The Shortcuts file includes a bunch of comments at the top (each line begins with a # sign). The Shortcuts themselves are arranged in a very specific order that must be preserved, and if you add anything, it must be added in the right place. You can add the line
"NewEffectsLayer" = "(Cmd+Option+Y)"
or on Windows
"NewEffectsLayer" = "(Ctrl+Alt+Y)"
between NewDebugComp and NewLight—this gives you a shortcut to create a new adjustment layer. If you understand this basic format, you can change other shortcuts to be what you like. For example, if you don’t like the fact that Go To Time was changed in CS3 (apparently to align it with other Adobe applications), search for GoToTime and make your changes to the shortcut in quotes after the = sign; "(Alt+Shift+J)" becomes "(Ctrl+G)" on Windows, "(Opt+Shift+J)" becomes "(Cmd+G)" on Mac (but make sure to change the Group shortcut to something else).
Be extra careful when editing Preferences—a stray character in this file can make After Effects unstable. Most of the contents should not be touched, but here’s one example of a simple and useful edit (for studios where a dot is preferred before the number prefix instead of the underscore): change
"Sequence number prefix" = "_"
"Sequence number prefix" = "."
In other cases, a simple and easily comprehensible numerical value can be changed:
"Eye Dropper Sample Size No Modifier" = "1" "Eye Dropper Sample Size With Modifier" = "5"
In many cases the value after the = is a binary yes/no value, expressed as 0 for no or 1 for yes, so if you’re nostalgic for how the After Effects render chime sounded in its first several versions, find
"Play classic render chime" = "0"
and change the 0 to a 1. Save the file, restart After Effects, and invoke nostalgic memories of past renders.
After Effects CS4 projects can be saved as .aepx files. These are identical to use, but are written in plain Unicode text; you can edit them with an ordinary text editor. Most of what is in these files is untouchable, but a few strings, such as source file locations, are easily recognizable.
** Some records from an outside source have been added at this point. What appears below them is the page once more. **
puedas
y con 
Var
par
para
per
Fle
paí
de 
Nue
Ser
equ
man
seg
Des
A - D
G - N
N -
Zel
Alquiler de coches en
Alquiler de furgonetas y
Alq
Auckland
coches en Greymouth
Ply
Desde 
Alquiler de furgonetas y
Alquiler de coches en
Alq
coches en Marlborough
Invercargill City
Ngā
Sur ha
This feature was added for one reason only: scriptability. Anyone capable of writing scripts to, say, swap source files procedurally (and you know who you are) now has a way to get at this data without having to open After Effects in order to do it.
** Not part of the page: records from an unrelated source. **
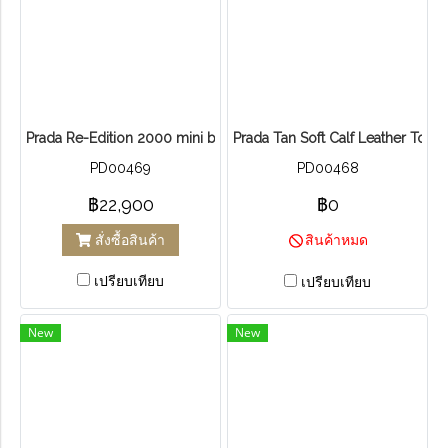
Prada Re-Edition 2000 mini bag Nylon
Prada Tan Soft Calf Leather Tote
PD00469
PD00468
฿22,900
฿0
สั่งซื้อสินค้า
สินค้าหมด
เปรียบเทียบ
เปรียบเทียบ
New
New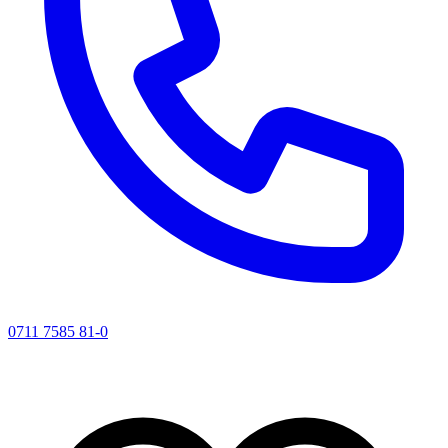
0711 7585 81-0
This feature may open the door to more easily editable properties appearing in an .aepx file in future versions of After Effects, but these files are far from the equivalent of, say, a Shake script, in which every virtually line is easily understood and potentially editable.
In OS X, After Effects can see and use up to 3.5 GB of physical memory. Your machine may have more total RAM than this, but most applications on a Mac are still limited to 32-bit 4 GB address spaces.
On Windows XP, the maximum amount of memory supported for a single application is 4 GB (again, using 32-bit 4 GB address spaces). According to Microsoft, however, “The virtual address space of processes and applications is still limited to 2 GB unless the /3GB switch is used in the Boot.ini file.” Editing this file is out of the scope for this book, so check out microsoft.com for specific information.
Extra memory is most helpful for multiprocessing, because each process has the just described memory potential. With multiprocessing, you could use the maximum memory on an 8 core (or more—only rumored at this writing) system.